---------- Data for this task

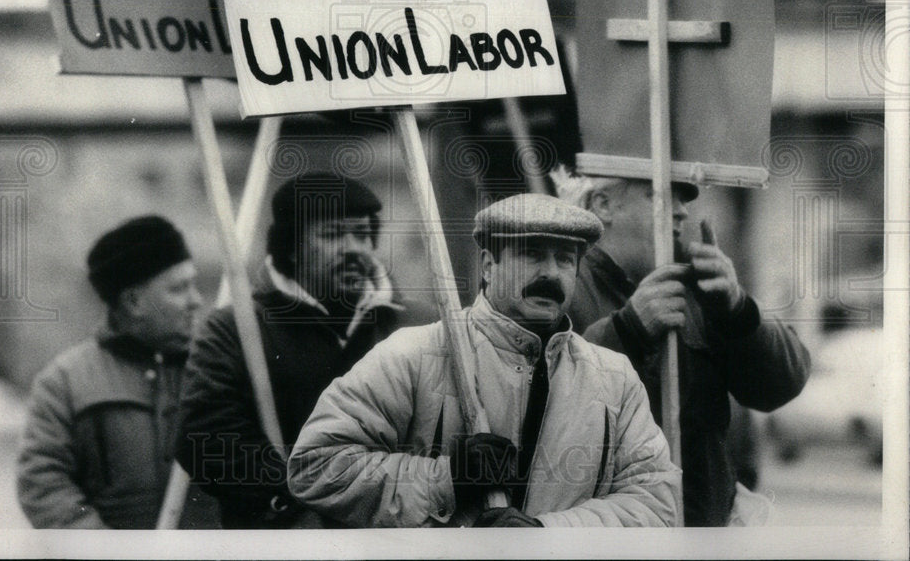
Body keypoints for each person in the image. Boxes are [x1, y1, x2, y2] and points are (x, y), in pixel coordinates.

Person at [287, 193, 680, 528]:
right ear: (489, 266)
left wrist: (545, 532)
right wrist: (446, 479)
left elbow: (656, 502)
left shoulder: (614, 378)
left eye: (564, 259)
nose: (550, 273)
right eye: (531, 254)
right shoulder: (415, 355)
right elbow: (316, 467)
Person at [556, 174, 811, 526]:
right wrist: (626, 333)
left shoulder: (696, 292)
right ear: (602, 204)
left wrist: (738, 312)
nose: (681, 213)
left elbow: (782, 384)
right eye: (660, 196)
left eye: (684, 200)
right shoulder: (561, 286)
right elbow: (544, 408)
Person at [174, 172, 403, 528]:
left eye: (362, 234)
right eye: (333, 235)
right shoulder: (236, 329)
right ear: (292, 248)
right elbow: (205, 441)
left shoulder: (408, 327)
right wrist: (297, 491)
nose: (355, 248)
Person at [16, 215, 217, 528]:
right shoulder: (64, 382)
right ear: (134, 302)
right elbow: (43, 483)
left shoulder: (218, 370)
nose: (197, 300)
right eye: (179, 289)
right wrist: (104, 549)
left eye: (194, 284)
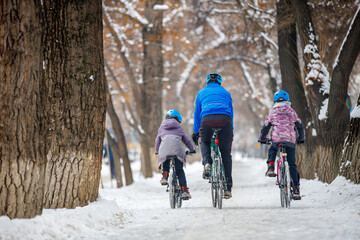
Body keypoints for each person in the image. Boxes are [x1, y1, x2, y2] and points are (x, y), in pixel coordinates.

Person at [192, 73, 234, 199]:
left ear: (207, 82)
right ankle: (227, 188)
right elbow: (231, 112)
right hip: (225, 120)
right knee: (225, 154)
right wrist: (230, 130)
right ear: (220, 82)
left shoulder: (200, 93)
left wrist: (196, 132)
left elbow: (197, 114)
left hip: (207, 120)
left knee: (204, 141)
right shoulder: (226, 93)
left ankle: (207, 162)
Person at [258, 90, 305, 199]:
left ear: (275, 101)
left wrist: (262, 139)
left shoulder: (273, 112)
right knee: (292, 164)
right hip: (290, 140)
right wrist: (300, 138)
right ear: (288, 101)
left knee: (273, 149)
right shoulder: (292, 111)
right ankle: (296, 188)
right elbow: (300, 126)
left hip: (277, 138)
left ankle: (270, 166)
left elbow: (265, 127)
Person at [155, 109, 196, 200]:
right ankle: (184, 190)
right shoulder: (179, 128)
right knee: (179, 170)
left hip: (164, 150)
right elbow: (186, 140)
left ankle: (165, 175)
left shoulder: (161, 128)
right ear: (178, 119)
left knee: (165, 158)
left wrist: (157, 150)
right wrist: (192, 149)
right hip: (178, 151)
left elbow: (157, 140)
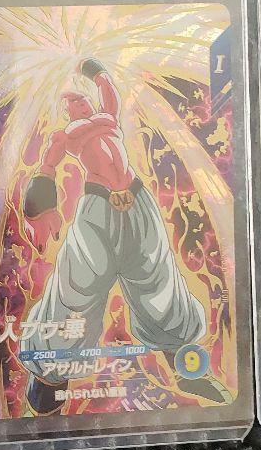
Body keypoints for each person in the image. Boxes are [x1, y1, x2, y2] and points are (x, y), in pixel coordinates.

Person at [18, 58, 227, 414]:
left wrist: (95, 71)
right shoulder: (65, 135)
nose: (78, 103)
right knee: (76, 288)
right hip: (97, 210)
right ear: (64, 110)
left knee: (157, 276)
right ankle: (50, 378)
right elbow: (47, 166)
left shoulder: (107, 118)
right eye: (71, 101)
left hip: (137, 200)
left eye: (80, 98)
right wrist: (41, 209)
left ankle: (183, 361)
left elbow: (108, 91)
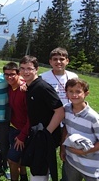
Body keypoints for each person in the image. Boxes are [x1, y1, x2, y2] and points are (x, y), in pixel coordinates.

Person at [19, 55, 64, 181]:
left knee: (39, 169)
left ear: (36, 69)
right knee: (38, 167)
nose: (25, 72)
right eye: (22, 68)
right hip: (37, 134)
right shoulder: (30, 86)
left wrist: (46, 133)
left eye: (29, 68)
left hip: (45, 135)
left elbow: (60, 111)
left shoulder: (43, 87)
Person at [40, 47, 78, 181]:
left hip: (70, 119)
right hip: (52, 119)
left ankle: (66, 177)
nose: (58, 62)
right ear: (50, 61)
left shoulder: (73, 76)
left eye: (62, 59)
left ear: (67, 61)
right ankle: (47, 174)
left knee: (67, 151)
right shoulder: (43, 77)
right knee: (49, 150)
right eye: (55, 59)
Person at [60, 78, 99, 181]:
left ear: (86, 93)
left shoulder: (93, 117)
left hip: (91, 166)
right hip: (72, 161)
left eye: (78, 91)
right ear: (66, 93)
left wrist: (84, 152)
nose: (74, 95)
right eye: (71, 91)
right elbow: (65, 128)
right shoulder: (66, 109)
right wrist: (63, 148)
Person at [3, 62, 29, 181]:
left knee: (12, 160)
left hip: (23, 132)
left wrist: (22, 136)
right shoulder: (9, 87)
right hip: (12, 128)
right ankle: (23, 178)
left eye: (12, 74)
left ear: (18, 74)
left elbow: (32, 117)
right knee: (19, 159)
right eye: (6, 74)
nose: (9, 77)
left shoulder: (25, 91)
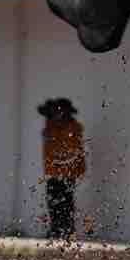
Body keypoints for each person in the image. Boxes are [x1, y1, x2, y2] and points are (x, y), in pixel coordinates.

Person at [39, 93, 89, 240]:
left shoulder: (72, 128)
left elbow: (73, 152)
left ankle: (66, 231)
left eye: (59, 111)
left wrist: (73, 168)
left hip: (66, 173)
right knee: (53, 202)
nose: (57, 115)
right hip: (54, 172)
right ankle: (57, 230)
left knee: (65, 203)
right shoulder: (52, 125)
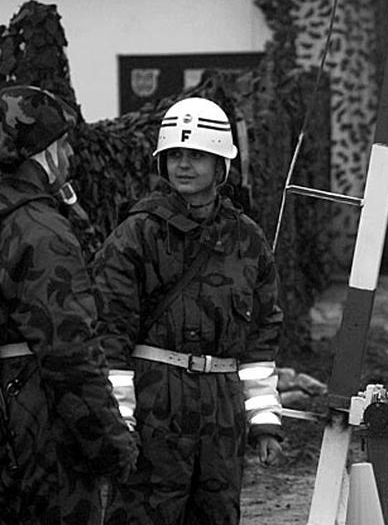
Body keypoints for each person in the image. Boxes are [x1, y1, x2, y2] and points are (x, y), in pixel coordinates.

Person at [93, 97, 285, 524]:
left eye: (196, 155)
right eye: (175, 155)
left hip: (221, 412)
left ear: (221, 165)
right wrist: (120, 418)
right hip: (155, 405)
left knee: (216, 516)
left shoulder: (246, 240)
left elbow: (262, 337)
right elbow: (110, 333)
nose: (184, 165)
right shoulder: (136, 236)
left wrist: (264, 419)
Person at [0, 85, 138, 523]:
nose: (72, 156)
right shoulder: (39, 231)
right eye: (64, 145)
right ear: (43, 151)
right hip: (35, 434)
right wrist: (111, 445)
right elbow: (69, 355)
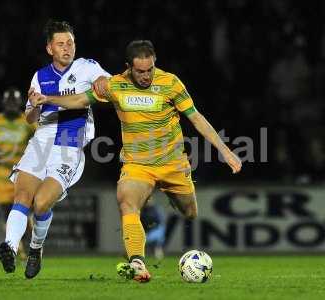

--------------------

▶ [Task directions]: Give the entries above again exactly, minus their pictures.

▶ [Problem solution]:
Body keypoints for each person in the image. Boxes are [x1, y1, x2, y2] and points are (x, y), in pixel coordinates.

Person at [287, 193, 680, 528]:
right ear: (489, 266)
left wrist: (545, 532)
right wrist: (446, 479)
left elbow: (656, 502)
left shoulder: (614, 378)
left eye: (564, 259)
nose: (550, 273)
right eye: (531, 254)
right shoulder: (415, 355)
right elbow: (316, 467)
Person at [556, 174, 811, 526]:
right wrist: (626, 333)
left shoulder: (696, 292)
right ear: (602, 204)
left wrist: (738, 312)
nose: (681, 213)
left elbow: (782, 384)
right eye: (660, 196)
left eye: (684, 200)
right shoulder: (561, 286)
right elbow: (544, 408)
Person at [174, 172, 403, 528]:
left eye: (362, 234)
right eye: (333, 235)
right shoulder: (236, 329)
right ear: (292, 248)
right elbow: (205, 441)
left shoulder: (408, 327)
right wrist: (297, 491)
nose: (355, 248)
Person at [16, 215, 217, 528]:
right shoulder: (64, 382)
right ear: (134, 302)
right elbow: (43, 483)
left shoulder: (218, 370)
nose: (197, 300)
right eye: (179, 289)
right wrist: (104, 549)
left eye: (194, 284)
Body keypoints for each person in the image. Boxes are [x1, y1, x2, y2] and points are (x, y), in pixel coordinates.

Person at [192, 73, 234, 199]:
left ear: (207, 82)
right ankle: (227, 188)
right elbow: (231, 112)
right hip: (225, 120)
right knee: (225, 154)
right wrist: (230, 130)
right ear: (220, 82)
left shoulder: (200, 93)
left wrist: (196, 132)
left elbow: (197, 114)
left hip: (207, 120)
left knee: (204, 141)
right shoulder: (226, 93)
left ankle: (207, 162)
Person at [258, 90, 305, 199]:
left ear: (275, 101)
left wrist: (262, 139)
left shoulder: (273, 112)
right knee: (292, 164)
right hip: (290, 140)
right wrist: (300, 138)
right ear: (288, 101)
left knee: (273, 149)
right shoulder: (292, 111)
right ankle: (296, 188)
right elbow: (300, 126)
left hip: (277, 138)
left ankle: (270, 166)
left elbow: (265, 127)
Person at [155, 109, 196, 200]:
right ankle: (184, 190)
right shoulder: (179, 128)
right knee: (179, 170)
left hip: (164, 150)
right elbow: (186, 140)
left ankle: (165, 175)
left shoulder: (161, 128)
right ear: (178, 119)
left knee: (165, 158)
left wrist: (157, 150)
right wrist: (192, 149)
right hip: (178, 151)
left elbow: (157, 140)
Body keypoints for each person in the image. Boxes are [x1, y1, x2, y2] and points are (x, y), in pixel coordinates.

Person at [18, 58, 227, 414]:
left wrist: (95, 71)
right shoulder: (65, 135)
nose: (78, 103)
right knee: (76, 288)
right hip: (97, 210)
right ear: (64, 110)
left knee: (157, 276)
right ankle: (50, 378)
right elbow: (47, 166)
left shoulder: (107, 118)
right eye: (71, 101)
left hip: (137, 200)
left eye: (80, 98)
right wrist: (41, 209)
left ankle: (183, 361)
left elbow: (108, 91)
Body keypoints for each person in the image. Boxes are [x1, y1, x2, y2] and points are (x, y), in pixel coordinates.

Person at [19, 55, 64, 181]:
left knee: (39, 169)
left ear: (36, 69)
right knee: (38, 167)
nose: (25, 72)
right eye: (22, 68)
right hip: (37, 134)
right shoulder: (30, 86)
left wrist: (46, 133)
left eye: (29, 68)
left hip: (45, 135)
left elbow: (60, 111)
left shoulder: (43, 87)
Person at [40, 47, 78, 181]:
left hip: (70, 119)
right hip: (52, 119)
left ankle: (66, 177)
nose: (58, 62)
right ear: (50, 61)
left shoulder: (73, 76)
left eye: (62, 59)
left ear: (67, 61)
right ankle: (47, 174)
left knee: (67, 151)
right shoulder: (43, 77)
right knee: (49, 150)
right eye: (55, 59)
Person at [60, 78, 99, 181]:
left ear: (86, 93)
left shoulder: (93, 117)
left hip: (91, 166)
right hip: (72, 161)
left eye: (78, 91)
right ear: (66, 93)
left wrist: (84, 152)
nose: (74, 95)
right eye: (71, 91)
right elbow: (65, 128)
right shoulder: (66, 109)
right wrist: (63, 148)
Person at [3, 62, 29, 181]:
left knee: (12, 160)
left hip: (23, 132)
left wrist: (22, 136)
right shoulder: (9, 87)
right hip: (12, 128)
right ankle: (23, 178)
left eye: (12, 74)
left ear: (18, 74)
left elbow: (32, 117)
right knee: (19, 159)
right eye: (6, 74)
nose: (9, 77)
left shoulder: (25, 91)
Body keypoints for each person in the image. Boxes are [x1, y1, x2, y2] and points are (x, y), in pixel coordinates.

Person at [39, 93, 89, 240]:
left shoulder: (72, 128)
left elbow: (73, 152)
left ankle: (66, 231)
left eye: (59, 111)
left wrist: (73, 168)
left hip: (66, 173)
right knee: (53, 202)
nose: (57, 115)
right hip: (54, 172)
right ankle: (57, 230)
left knee: (65, 203)
right shoulder: (52, 125)
Body keypoints for each person in the image. Boxes are [x1, y1, x2, y2] and points are (x, y), in pixel coordinates.

Person at [93, 97, 285, 524]:
left eye: (196, 155)
right eye: (175, 155)
left hip: (221, 412)
left ear: (221, 165)
right wrist: (120, 418)
right hip: (155, 405)
left knee: (216, 516)
left shoulder: (246, 240)
left elbow: (262, 337)
right elbow: (110, 333)
nose: (184, 165)
right shoulder: (136, 236)
left wrist: (264, 419)
Person at [0, 85, 138, 523]:
nose: (72, 156)
right shoulder: (39, 231)
right eye: (64, 145)
right ear: (43, 151)
right hip: (35, 434)
right wrist: (111, 445)
right elbow: (69, 355)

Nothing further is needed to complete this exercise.